A naive approach would involve generating all possible supersequences of str1 and str2 and then finding the shortest among them. However, this is highly inefficient due to the exponential number of possible supersequences. The time complexity would be exponential, making it impractical for even moderately sized strings.

Optimal Approach (Dynamic Programming)

The optimal approach uses dynamic programming to find the length of the longest common subsequence (LCS) of the two strings. Once the LCS is found, the shortest common supersequence (SCS) can be constructed.
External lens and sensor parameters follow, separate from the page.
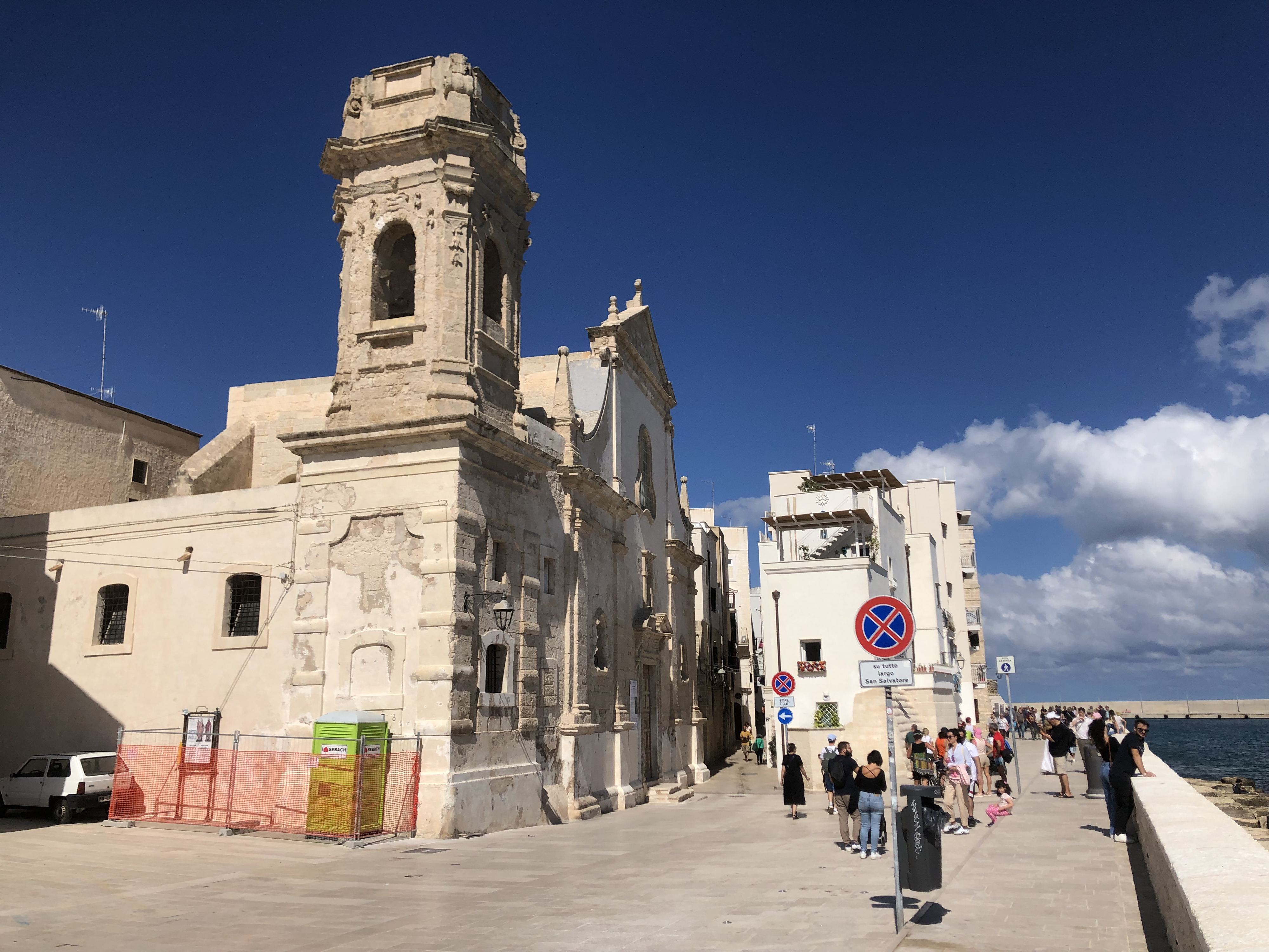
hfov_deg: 63.4
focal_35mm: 28
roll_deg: +1.7
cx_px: 634
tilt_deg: +11.5
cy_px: 476
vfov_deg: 49.7
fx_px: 1026
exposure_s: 1/5405
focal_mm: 4
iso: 25
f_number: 1.8
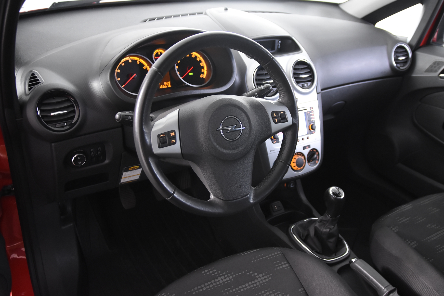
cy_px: 145
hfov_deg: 54.4
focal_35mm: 35
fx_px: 432
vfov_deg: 37.9
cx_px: 231
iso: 1800
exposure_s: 1/30
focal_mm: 22
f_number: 3
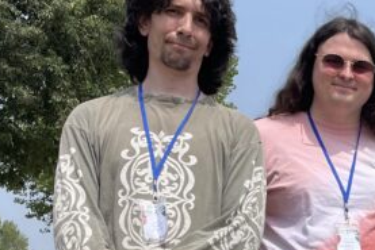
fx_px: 1042
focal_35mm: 100
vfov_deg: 13.2
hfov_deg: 19.2
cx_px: 455
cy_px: 335
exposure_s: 1/3731
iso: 32
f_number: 1.6
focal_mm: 4.2
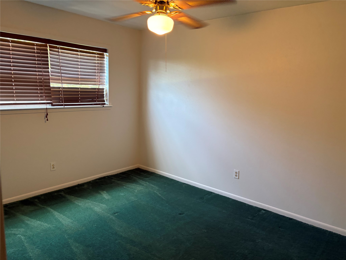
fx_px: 260
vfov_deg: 53.1
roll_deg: -1.7
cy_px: 130
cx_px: 173
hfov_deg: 67.3
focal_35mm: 26
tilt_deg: -9.0
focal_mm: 5.96
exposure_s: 1/60
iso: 320
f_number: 1.6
  1. Find the Length of LCS:

    • Create a 2D DP table dp where dp[i][j] stores the length of the LCS of str1[0...i-1] and str2[0...j-1].
    • If str1[i-1] == str2[j-1], then dp[i][j] = dp[i-1][j-1] + 1.
    • Else, dp[i][j] = max(dp[i-1][j], dp[i][j-1]).
  2. Construct the SCS:

    • Start from the bottom-right cell of the dp table (i.e., dp[n][m], where n and m are the lengths of str1 and str2 respectively).
    • If str1[i-1] == str2[j-1], then this character is part of the LCS, so include it in the SCS and move diagonally up-left (i.e., i--, j--).
    • Else, if dp[i-1][j] > dp[i][j-1], then the character str1[i-1] is not part of the LCS, so include it in the SCS and move up (i.e., i--).
    • Otherwise, the character str2[j-1] is not part of the LCS, so include it in the SCS and move left (i.e., j--).
    • Append any remaining characters from str1 or str2 to the SCS.
    • Reverse the SCS to get the final result.

Code Example (Java)

class Solution {
    public String shortestCommonSupersequence(String str1, String str2) {
        int n = str1.length();
        int m = str2.length();

        // Compute the length of the LCS
        int[][] dp = new int[n + 1][m + 1];
        for (int i = 1; i <= n; i++) {
            for (int j = 1; j <= m; j++) {
                if (str1.charAt(i - 1) == str2.charAt(j - 1)) {
                    dp[i][j] = dp[i - 1][j - 1] + 1;
                } else {
                    dp[i][j] = Math.max(dp[i - 1][j], dp[i][j - 1]);
                }
            }
        }

        // Construct the SCS
        StringBuilder scs = new StringBuilder();
        int i = n, j = m;
        while (i > 0 && j > 0) {
            if (str1.charAt(i - 1) == str2.charAt(j - 1)) {
                scs.append(str1.charAt(i - 1));
                i--;
                j--;
            } else if (dp[i - 1][j] > dp[i][j - 1]) {
                scs.append(str1.charAt(i - 1));
                i--;
            } else {
                scs.append(str2.charAt(j - 1));
                j--;
            }
        }

        // Append remaining characters
        while (i > 0) {
            scs.append(str1.charAt(i - 1));
            i--;
        }
        while (j > 0) {
            scs.append(str2.charAt(j - 1));
            j--;
        }

        return scs.reverse().toString();
    }
}

Time and Space Complexity

  • Time Complexity: O(m * n), where n is the length of str1 and m is the length of str2. This is due to the dynamic programming approach which requires filling a 2D table of size (n+1) x (m+1).
  • Space Complexity: O(m * n) to store the DP table. The string builder used to construct the SCS contributes O(m+n) to the space complexity, but since this is dominated by O(m*n), the overall space complexity remains O(m * n).

Edge Cases

  • If either str1 or str2 is empty, the SCS is simply the other string.
  • If str1 and str2 are identical, the SCS is the string itself.
  • Consider overlapping or completely different strings to ensure the algorithm handles all scenarios correctly.